Es gehören immer zwei zu solchen Konstrukten. Die Täter und die Schafe, die ohne eigenes Denken sich von den Regierungsmedien manipulieren lassen. Aufwecken lässt sich von den Schafen keines.
Es hat keinen Zweck, da es keinen relevanten Widerstand oder ein Erwachen gibt. Das merke ich massiv in meinem Umfeld.
Corona ist Freiheit!
Freiheit ist Zwang!
Ich verlasse diese Land und das ist auch gut so!

Schwabenwilli
2 Jahre her
Antworten an  Hans22

In der Tat. Das nennt man dann vom Regen in die Traufe. Allerdings kann man selbst schon im Vorfeld selektieren, welche Nachteile nehme ich in Kauf und wiegen diese ein weiteres verbleiben in der BRD auf?

Das muss jeder für sich selbst entscheiden.

schwarzseher
2 Jahre her

Die FDP aber nur bis zur Regierungsbeteiligung im Herbst.
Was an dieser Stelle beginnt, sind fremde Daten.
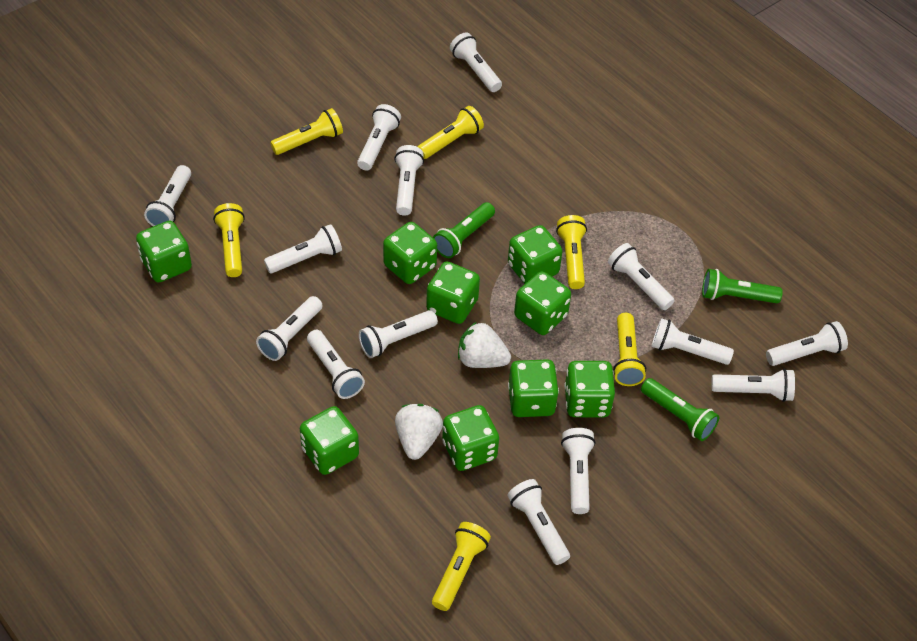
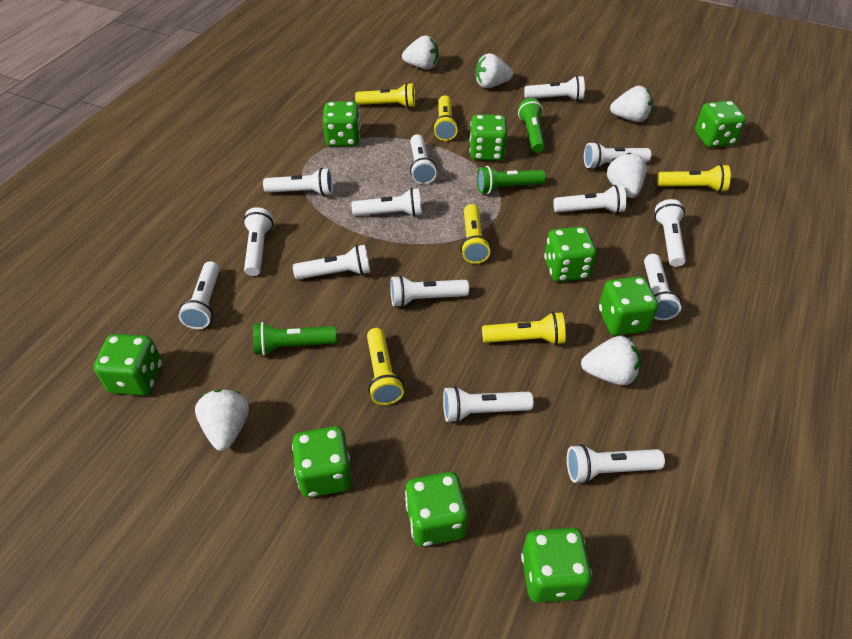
white strawberry: 2 -> 6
Mit der jetzt gespielten Kritik springt dann im Herbst ein zusätzlicher Ministerposten heraus.

IJ
2 Jahre her

Ich sehe das Ganze mit einem weinenden und einem lachenden Auge. Denn mittlerweile sollten selbst moderate Kräfte in den etablierten Parteien begriffen haben, dass es mit dem finanziellen Selbstbedienungsladen und dem von allen Rechtsgrundlagen lösgelösten Öffentlichen Rundfunk so nicht mehr weitergehen kann. Schlimmer ist die Degeneration des Bundesverfassungsgerichts in immer schnellerem Tempo zum neuen grün-linken Volksgerichtshof. Was macht man mit einem Verfassungsgericht, das die Verfassungsgrundsätze nicht mehr schützt, sondern aus ideologischen Gründen eigenständig ausser Kraft setzt? Das ist wie ein Feuerwehrmann, der Feuer legt, anstatt zu löschen oder ein Gärtner, der alles zubetoniert, anstatt Pflanzen anzubauen.

Last edited 2 Jahre her by IJ
F. Hoffmann
2 Jahre her

Die Öffis können also laut BVerfG also keine Fake News etc. verbreiten, weil ja schriftlich niedergelegt ist, dass sie nur objektiv berichten sollen. Gute Aussichten für Mafia-Anwälte: Der Mandant konnte das Verbrechen garnicht begehen, weil schriftlich festgelegt ist, das man das nicht darf. Klage dann bis zum BVerfG durchziehen, dort gilt diese Logik. Wieder mal Palmström‘s „weil nicht sein kann was nicht sein darf“. Könnte man vom BVerfG ein Statement bekommen, was passiert, wenn die Öffis ihren Auftrag, auch in Teilen, nicht erfüllen? Die Frage stellt sich eigentlich zwangsläufig.

P.Reinike
2 Jahre her
Antworten an  F. Hoffmann

Das ist zumindest konsequent. Denn laut eigenem Beschluss ist das Verfassungsgericht auch deshalb nicht befangen, weil es ein Verfassungsgericht ist.
Soviel kaltschnäuzige und selbstgefällige ignoranz kopiert fröhlich das Paralleluniversum sozialistischer Staaten.

Dissident
2 Jahre her

Die verschiedenen Höchstgerichte (auch ua auf EU-Ebene) haben sich in den letzten Jahren zu illegitimen Neben-Gesetzgebern entwickelt.